The aim of this paper is to investigate competitive pricing strategies of apparel brands and retailers.

Design/methodology/approach

The paper begins with a broad discussion of competition by examining Porter's five forces model, and narrows by examining price competition within price tiers in the retail apparel industry according to store format and brands. Included are case studies of apparel retailers and brands incorporating concepts of pricing strategies, brand positioning, and price competition, with a focus on retail channel relationships. The paper analyzes the impact of price competition on apparel retailers and brands, and further examines price tiers as a competitive strategy.

Findings

The study reveals that the concept of price tiers is applicable to apparel retailers and brands. Price tiering is a vehicle for market positioning for the retail apparel industry. Retailers are enacting a price tier strategy by branding their retail store formats or engaging store brands as a vehicle of differentiation for a tier.

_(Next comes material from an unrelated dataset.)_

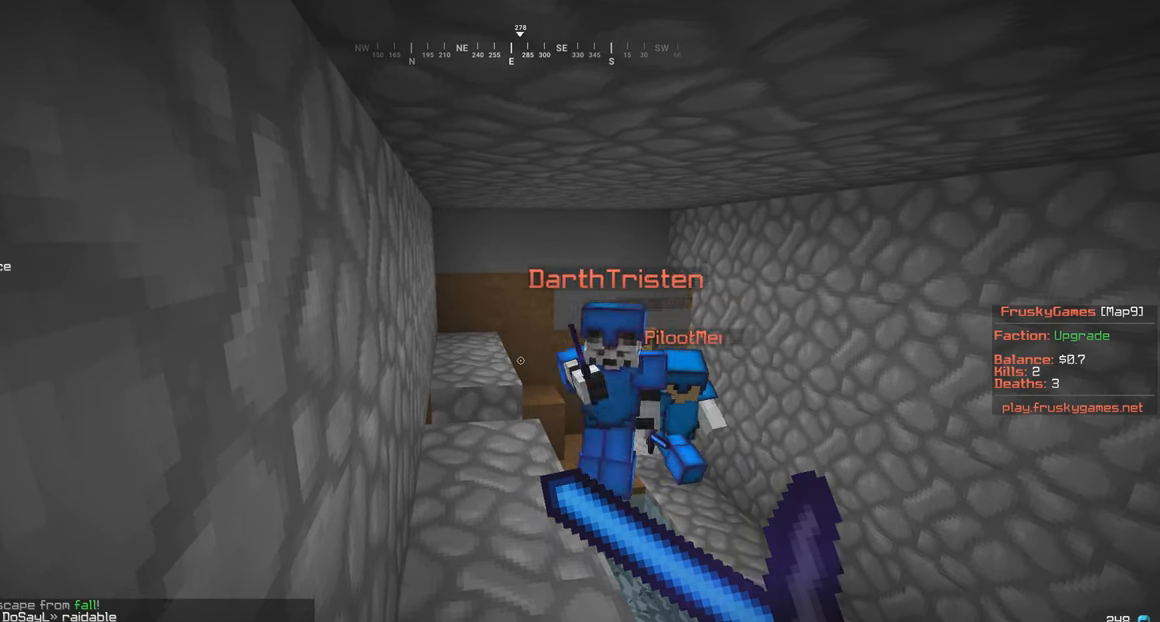
{"keys": ["s"], "mouse": ["right"], "events": []}
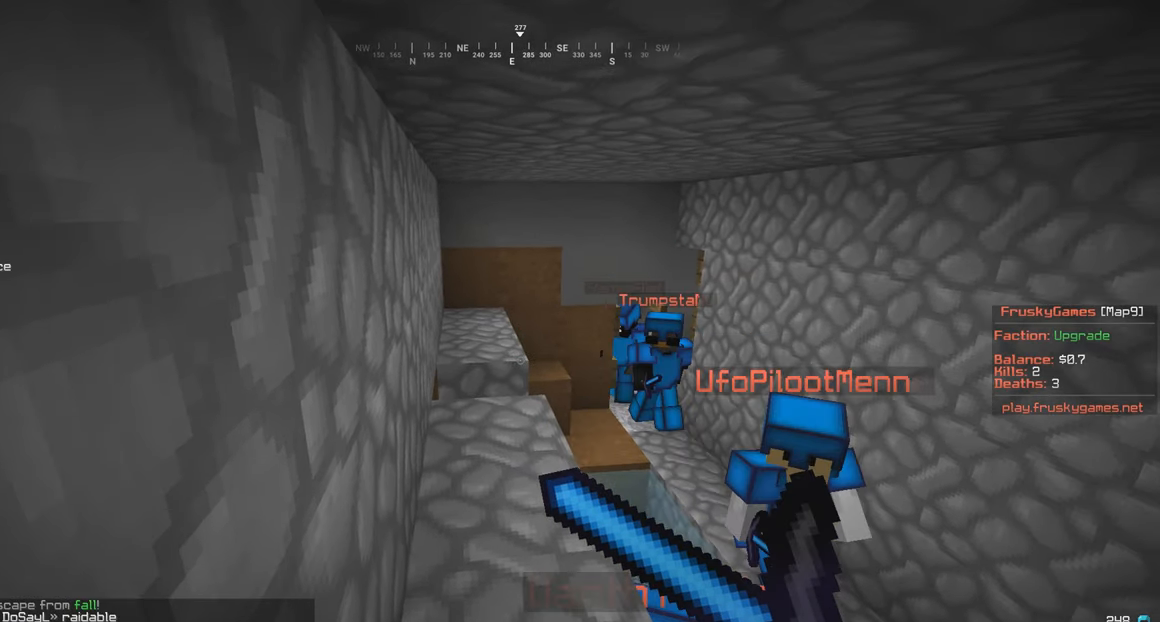
{"keys": ["s"], "mouse": ["right"], "events": []}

Retailers and brands can be successful with a price tier strategy, unless they fail to differentiate between tiers on factors other than on price alone.

Research limitations/implications

The lack of relevant price competition literature, relating to the retailer apparel industry, forced the exploration of price competition literature from grocery and automotive sectors.

Originality/value

The paper provides useful information on the impact of price competition on apparel retailers and brands, and also price tiers as a competitive strategy.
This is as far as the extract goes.